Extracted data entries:
————————

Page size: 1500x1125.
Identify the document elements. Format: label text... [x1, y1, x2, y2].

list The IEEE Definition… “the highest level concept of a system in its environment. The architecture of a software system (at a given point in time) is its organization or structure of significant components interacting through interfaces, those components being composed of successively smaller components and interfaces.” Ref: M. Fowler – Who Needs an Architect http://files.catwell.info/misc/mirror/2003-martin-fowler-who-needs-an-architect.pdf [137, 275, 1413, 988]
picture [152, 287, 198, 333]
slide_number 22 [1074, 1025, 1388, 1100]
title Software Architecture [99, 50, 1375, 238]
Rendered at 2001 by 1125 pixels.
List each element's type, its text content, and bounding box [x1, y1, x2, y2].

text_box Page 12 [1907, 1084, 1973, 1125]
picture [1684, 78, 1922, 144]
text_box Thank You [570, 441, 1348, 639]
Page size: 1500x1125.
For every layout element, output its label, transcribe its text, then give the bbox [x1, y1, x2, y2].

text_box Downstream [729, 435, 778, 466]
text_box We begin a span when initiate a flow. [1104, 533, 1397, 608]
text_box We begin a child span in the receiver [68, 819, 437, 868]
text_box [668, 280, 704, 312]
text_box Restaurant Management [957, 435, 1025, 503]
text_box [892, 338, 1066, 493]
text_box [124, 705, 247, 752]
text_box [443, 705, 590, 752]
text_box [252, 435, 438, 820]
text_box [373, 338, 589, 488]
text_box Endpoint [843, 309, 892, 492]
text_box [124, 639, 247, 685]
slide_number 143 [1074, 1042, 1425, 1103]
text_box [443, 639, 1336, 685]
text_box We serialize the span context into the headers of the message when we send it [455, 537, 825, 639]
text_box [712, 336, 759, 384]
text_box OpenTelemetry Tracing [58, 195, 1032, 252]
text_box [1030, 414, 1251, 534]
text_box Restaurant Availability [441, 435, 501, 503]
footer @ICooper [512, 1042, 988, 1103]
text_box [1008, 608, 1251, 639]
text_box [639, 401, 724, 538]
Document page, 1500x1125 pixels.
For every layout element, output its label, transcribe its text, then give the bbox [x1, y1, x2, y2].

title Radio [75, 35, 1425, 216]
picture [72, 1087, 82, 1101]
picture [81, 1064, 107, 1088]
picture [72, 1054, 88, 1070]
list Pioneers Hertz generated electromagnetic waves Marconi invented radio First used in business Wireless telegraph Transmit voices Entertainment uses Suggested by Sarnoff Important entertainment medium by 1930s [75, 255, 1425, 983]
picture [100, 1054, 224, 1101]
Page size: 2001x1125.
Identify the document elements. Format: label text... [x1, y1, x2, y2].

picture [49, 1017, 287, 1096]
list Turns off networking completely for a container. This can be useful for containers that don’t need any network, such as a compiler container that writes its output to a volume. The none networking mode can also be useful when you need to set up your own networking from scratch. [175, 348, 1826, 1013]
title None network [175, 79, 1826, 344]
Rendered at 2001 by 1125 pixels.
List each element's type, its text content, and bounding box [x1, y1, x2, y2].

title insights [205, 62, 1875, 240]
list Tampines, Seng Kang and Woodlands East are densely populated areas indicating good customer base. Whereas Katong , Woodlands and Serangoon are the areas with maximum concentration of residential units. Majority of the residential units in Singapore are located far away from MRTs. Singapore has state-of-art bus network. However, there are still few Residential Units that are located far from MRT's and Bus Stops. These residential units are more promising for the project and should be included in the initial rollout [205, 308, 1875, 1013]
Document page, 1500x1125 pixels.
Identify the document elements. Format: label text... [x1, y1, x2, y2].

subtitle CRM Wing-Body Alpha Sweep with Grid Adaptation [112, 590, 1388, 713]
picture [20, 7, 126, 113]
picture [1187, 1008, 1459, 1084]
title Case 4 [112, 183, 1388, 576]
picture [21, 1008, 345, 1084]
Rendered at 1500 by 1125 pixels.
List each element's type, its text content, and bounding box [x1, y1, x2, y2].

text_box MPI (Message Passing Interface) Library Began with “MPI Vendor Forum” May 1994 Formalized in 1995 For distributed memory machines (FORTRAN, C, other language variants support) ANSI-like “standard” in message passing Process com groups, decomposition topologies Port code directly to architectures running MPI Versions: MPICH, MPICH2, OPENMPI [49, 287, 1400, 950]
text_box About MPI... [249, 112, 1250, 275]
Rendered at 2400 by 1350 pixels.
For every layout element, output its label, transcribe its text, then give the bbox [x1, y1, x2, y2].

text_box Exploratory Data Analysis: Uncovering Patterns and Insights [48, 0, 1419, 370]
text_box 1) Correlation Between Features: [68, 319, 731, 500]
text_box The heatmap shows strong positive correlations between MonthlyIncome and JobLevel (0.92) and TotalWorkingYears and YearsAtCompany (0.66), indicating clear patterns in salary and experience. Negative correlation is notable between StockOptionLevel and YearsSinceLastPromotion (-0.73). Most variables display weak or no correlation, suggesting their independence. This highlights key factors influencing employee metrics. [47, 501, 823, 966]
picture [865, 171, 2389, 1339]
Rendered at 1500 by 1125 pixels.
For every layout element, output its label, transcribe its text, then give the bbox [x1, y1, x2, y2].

————————

■ **Required action**
Please return the data above exactly as given.

■ **Solution for this task**
Page size: 1500x1125.
Identify the document elements. Format: label text... [x1, y1, x2, y2].

list The IEEE Definition… “the highest level concept of a system in its environment. The architecture of a software system (at a given point in time) is its organization or structure of significant components interacting through interfaces, those components being composed of successively smaller components and interfaces.” Ref: M. Fowler – Who Needs an Architect http://files.catwell.info/misc/mirror/2003-martin-fowler-who-needs-an-architect.pdf [137, 275, 1413, 988]
picture [152, 287, 198, 333]
slide_number 22 [1074, 1025, 1388, 1100]
title Software Architecture [99, 50, 1375, 238]
Rendered at 2001 by 1125 pixels.
List each element's type, its text content, and bounding box [x1, y1, x2, y2].

text_box Page 12 [1907, 1084, 1973, 1125]
picture [1684, 78, 1922, 144]
text_box Thank You [570, 441, 1348, 639]
Page size: 1500x1125.
For every layout element, output its label, transcribe its text, then give the bbox [x1, y1, x2, y2].

text_box Downstream [729, 435, 778, 466]
text_box We begin a span when initiate a flow. [1104, 533, 1397, 608]
text_box We begin a child span in the receiver [68, 819, 437, 868]
text_box [668, 280, 704, 312]
text_box Restaurant Management [957, 435, 1025, 503]
text_box [892, 338, 1066, 493]
text_box [124, 705, 247, 752]
text_box [443, 705, 590, 752]
text_box [252, 435, 438, 820]
text_box [373, 338, 589, 488]
text_box Endpoint [843, 309, 892, 492]
text_box [124, 639, 247, 685]
slide_number 143 [1074, 1042, 1425, 1103]
text_box [443, 639, 1336, 685]
text_box We serialize the span context into the headers of the message when we send it [455, 537, 825, 639]
text_box [712, 336, 759, 384]
text_box OpenTelemetry Tracing [58, 195, 1032, 252]
text_box [1030, 414, 1251, 534]
text_box Restaurant Availability [441, 435, 501, 503]
footer @ICooper [512, 1042, 988, 1103]
text_box [1008, 608, 1251, 639]
text_box [639, 401, 724, 538]
Document page, 1500x1125 pixels.
For every layout element, output its label, transcribe its text, then give the bbox [x1, y1, x2, y2].

title Radio [75, 35, 1425, 216]
picture [72, 1087, 82, 1101]
picture [81, 1064, 107, 1088]
picture [72, 1054, 88, 1070]
list Pioneers Hertz generated electromagnetic waves Marconi invented radio First used in business Wireless telegraph Transmit voices Entertainment uses Suggested by Sarnoff Important entertainment medium by 1930s [75, 255, 1425, 983]
picture [100, 1054, 224, 1101]
Page size: 2001x1125.
Identify the document elements. Format: label text... [x1, y1, x2, y2].

picture [49, 1017, 287, 1096]
list Turns off networking completely for a container. This can be useful for containers that don’t need any network, such as a compiler container that writes its output to a volume. The none networking mode can also be useful when you need to set up your own networking from scratch. [175, 348, 1826, 1013]
title None network [175, 79, 1826, 344]
Rendered at 2001 by 1125 pixels.
List each element's type, its text content, and bounding box [x1, y1, x2, y2].

title insights [205, 62, 1875, 240]
list Tampines, Seng Kang and Woodlands East are densely populated areas indicating good customer base. Whereas Katong , Woodlands and Serangoon are the areas with maximum concentration of residential units. Majority of the residential units in Singapore are located far away from MRTs. Singapore has state-of-art bus network. However, there are still few Residential Units that are located far from MRT's and Bus Stops. These residential units are more promising for the project and should be included in the initial rollout [205, 308, 1875, 1013]
Document page, 1500x1125 pixels.
Identify the document elements. Format: label text... [x1, y1, x2, y2].

subtitle CRM Wing-Body Alpha Sweep with Grid Adaptation [112, 590, 1388, 713]
picture [20, 7, 126, 113]
picture [1187, 1008, 1459, 1084]
title Case 4 [112, 183, 1388, 576]
picture [21, 1008, 345, 1084]
Rendered at 1500 by 1125 pixels.
List each element's type, its text content, and bounding box [x1, y1, x2, y2].

text_box MPI (Message Passing Interface) Library Began with “MPI Vendor Forum” May 1994 Formalized in 1995 For distributed memory machines (FORTRAN, C, other language variants support) ANSI-like “standard” in message passing Process com groups, decomposition topologies Port code directly to architectures running MPI Versions: MPICH, MPICH2, OPENMPI [49, 287, 1400, 950]
text_box About MPI... [249, 112, 1250, 275]
Rendered at 2400 by 1350 pixels.
For every layout element, output its label, transcribe its text, then give the bbox [x1, y1, x2, y2].

text_box Exploratory Data Analysis: Uncovering Patterns and Insights [48, 0, 1419, 370]
text_box 1) Correlation Between Features: [68, 319, 731, 500]
text_box The heatmap shows strong positive correlations between MonthlyIncome and JobLevel (0.92) and TotalWorkingYears and YearsAtCompany (0.66), indicating clear patterns in salary and experience. Negative correlation is notable between StockOptionLevel and YearsSinceLastPromotion (-0.73). Most variables display weak or no correlation, suggesting their independence. This highlights key factors influencing employee metrics. [47, 501, 823, 966]
picture [865, 171, 2389, 1339]
Rendered at 1500 by 1125 pixels.
For every layout element, output its label, transcribe its text, then give the bbox [x1, y1, x2, y2].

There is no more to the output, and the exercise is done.